* _Task item_
Rewrite the listing below, changing every "timetable page" to "schedule page" and leaving everything else as it is.

* _Data provided_
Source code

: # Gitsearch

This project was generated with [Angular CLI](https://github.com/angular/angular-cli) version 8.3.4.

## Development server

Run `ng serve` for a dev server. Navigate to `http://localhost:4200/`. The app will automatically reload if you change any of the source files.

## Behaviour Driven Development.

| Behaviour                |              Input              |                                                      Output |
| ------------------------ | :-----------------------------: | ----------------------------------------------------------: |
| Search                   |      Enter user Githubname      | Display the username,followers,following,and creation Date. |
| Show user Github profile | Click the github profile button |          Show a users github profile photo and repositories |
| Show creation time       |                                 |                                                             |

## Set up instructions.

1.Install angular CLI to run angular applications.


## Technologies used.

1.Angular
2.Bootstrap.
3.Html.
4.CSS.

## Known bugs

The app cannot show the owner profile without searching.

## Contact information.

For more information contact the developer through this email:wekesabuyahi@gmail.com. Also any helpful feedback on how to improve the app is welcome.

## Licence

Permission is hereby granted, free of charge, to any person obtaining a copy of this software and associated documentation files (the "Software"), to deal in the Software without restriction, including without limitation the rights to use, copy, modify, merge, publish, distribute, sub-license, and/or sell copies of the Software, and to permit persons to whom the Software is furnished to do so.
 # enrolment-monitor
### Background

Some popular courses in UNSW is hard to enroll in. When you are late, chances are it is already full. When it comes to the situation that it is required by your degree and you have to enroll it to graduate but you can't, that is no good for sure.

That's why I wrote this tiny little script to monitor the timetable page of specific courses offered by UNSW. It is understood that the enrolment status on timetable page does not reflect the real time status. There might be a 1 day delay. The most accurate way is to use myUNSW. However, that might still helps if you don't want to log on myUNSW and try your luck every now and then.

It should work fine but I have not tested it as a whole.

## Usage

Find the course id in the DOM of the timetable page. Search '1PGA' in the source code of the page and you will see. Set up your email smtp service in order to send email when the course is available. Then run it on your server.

* _Answer section_
Source code

: # Gitsearch

This project was generated with [Angular CLI](https://github.com/angular/angular-cli) version 8.3.4.

## Development server

Run `ng serve` for a dev server. Navigate to `http://localhost:4200/`. The app will automatically reload if you change any of the source files.

## Behaviour Driven Development.

| Behaviour                |              Input              |                                                      Output |
| ------------------------ | :-----------------------------: | ----------------------------------------------------------: |
| Search                   |      Enter user Githubname      | Display the username,followers,following,and creation Date. |
| Show user Github profile | Click the github profile button |          Show a users github profile photo and repositories |
| Show creation time       |                                 |                                                             |

## Set up instructions.

1.Install angular CLI to run angular applications.


## Technologies used.

1.Angular
2.Bootstrap.
3.Html.
4.CSS.

## Known bugs

The app cannot show the owner profile without searching.

## Contact information.

For more information contact the developer through this email:wekesabuyahi@gmail.com. Also any helpful feedback on how to improve the app is welcome.

## Licence

Permission is hereby granted, free of charge, to any person obtaining a copy of this software and associated documentation files (the "Software"), to deal in the Software without restriction, including without limitation the rights to use, copy, modify, merge, publish, distribute, sub-license, and/or sell copies of the Software, and to permit persons to whom the Software is furnished to do so.
 # enrolment-monitor
### Background

Some popular courses in UNSW is hard to enroll in. When you are late, chances are it is already full. When it comes to the situation that it is required by your degree and you have to enroll it to graduate but you can't, that is no good for sure.

That's why I wrote this tiny little script to monitor the schedule page of specific courses offered by UNSW. It is understood that the enrolment status on schedule page does not reflect the real time status. There might be a 1 day delay. The most accurate way is to use myUNSW. However, that might still helps if you don't want to log on myUNSW and try your luck every now and then.

It should work fine but I have not tested it as a whole.

## Usage

Find the course id in the DOM of the schedule page. Search '1PGA' in the source code of the page and you will see. Set up your email smtp service in order to send email when the course is available. Then run it on your server.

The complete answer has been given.